8. Inhibition of excessive activation of the polyol pathway The aldose reductase (AR) and sorbitol dehydrogenase (SDH) together form the polyol pathway, also known as the sorbitol pathway. In the hyperglycemia state of diabetes, glucose fermentation reaches its limit, AR activity increases, and the amount of glucose metabolism through the polyol pathway reaches four times that of normal. As a result, cells synthesize a large amount of sorbitol and fructose. Because sorbitol is a very polar compound, it can not freely enter and leave cells, the accumulation of sorbitol in the cells, resulting in hypertonicity, a large amount of extracellular fluid infiltration, causing cell edema and rupture; the accumulation of sorbitol damages the cell membrane , so that a large amount of inositol is lost. On the other hand, the stereo configuration of glucose and inositol is similar. In hyperglycemia, glucose competes with inositol to inhibit the uptake of inositol by nerves. Inositol is an important component of neurophospholipid metabolism. The decrease of inositol content in the nerve interferes with the metabolism of neurophospholipids and reduces the activity of Na-K-ATPase, which in turn causes nerve conduction velocity and axonal transport to slow down.

9. To correct the prothrombin time in patients with hypercoagulable state, the platelet aggregation function and fibrinogen were significantly higher than the normal control group. When combined with microvascular disease, the factor VIII-related antigen reflecting endothelial cell damage was significantly increased. However, fibrin (original) degradation products are only slightly elevated. Platelet dysfunction in diabetic patients is mainly characterized by easy activation, adhesion, aggregation and release of platelets. Damage to the vascular endothelium is caused by an increase in platelet membrane phospholipase activation. Patients with type 2 diabetes are also often associated with decreased endogenous plasmin activity, which in turn contributes to thrombosis and macrovascular disease. The drugs commonly used in clinical anti-diabetic patients are: aspirin, warfarin, plasminogen activator (tPA), defibrase (such as lumbrokinase, python antithrombotic enzyme), ticlopidine.

(Editor's note: During the application of the above drugs to prevent chronic complications of diabetes, changes in blood coagulation and fibrinolysis systems should be closely monitored to prevent severe major bleeding.)

10. Overexpression of antagonistic growth factors Clinical observations show that growth hormone (GH) levels are closely related to chronic complications of diabetes.

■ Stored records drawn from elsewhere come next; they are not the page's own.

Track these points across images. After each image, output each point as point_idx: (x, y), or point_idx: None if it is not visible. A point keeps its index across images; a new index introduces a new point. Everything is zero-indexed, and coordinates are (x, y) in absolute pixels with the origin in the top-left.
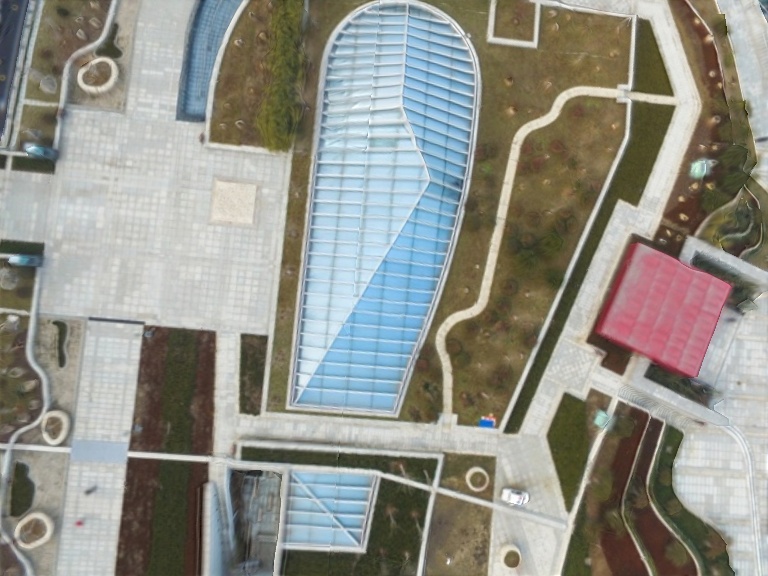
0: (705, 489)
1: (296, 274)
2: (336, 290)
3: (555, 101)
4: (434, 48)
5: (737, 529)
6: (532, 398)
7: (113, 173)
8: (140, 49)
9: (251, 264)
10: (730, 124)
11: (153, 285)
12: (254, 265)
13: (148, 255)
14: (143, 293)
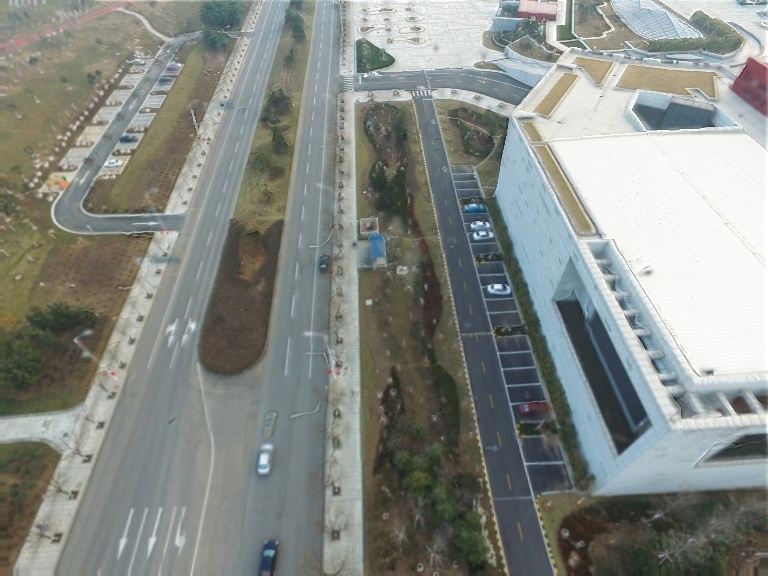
0: (491, 4)
1: (662, 5)
2: (648, 1)
3: (606, 35)
4: (664, 34)
5: (477, 0)
6: (567, 0)
7: (738, 14)
8: (763, 30)
9: (677, 7)
10: (536, 34)
11: (701, 3)
12: (676, 7)
13: (709, 6)
14: (702, 2)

For example, in patients with diabetes after pituitary apoplexy, GH levels decrease and diabetic retinopathy improves. Studies have shown that diabetes is associated with rare retinopathy of GH alone, and arteriosclerosis is also rare. The level of GH with retinopathy was significantly higher than that of diabetic patients without retinopathy.

This is due to the absolute or relative deficiency of insulin in diabetic patients, and the lack of intracellular energy substrates, thereby stimulating the increase of GH secretion. The increase in GH secretion promotes the production of insulin-like growth factor-1 (IGF-1), which in turn causes the micro-arterial basement membrane glycosylated protein to synthesize and thicken it, which is the cause of early renal hypertrophy and proliferative retinopathy in diabetic patients. Important risk factors, therefore reducing GH secretion levels, reducing the production of IGF-I, help prevent and reduce the occurrence of vascular lesions. The use of GH antagonistic agents to prevent diabetic complications remains to be confirmed clinically. Angiotensin-converting enzyme inhibitors, calcium antagonists and pentoxifylline can indirectly inhibit the expression of growth factors in tissues.

The above 10 basic elements for preventing chronic complications of diabetes have different focuses for diabetic patients, but monitoring the risk factors and early warning indicators, correcting bad lifestyles, eliminating insulin resistance and blocking proteins. Non-enzymatic glycation is a must for all patients with type 2 diabetes.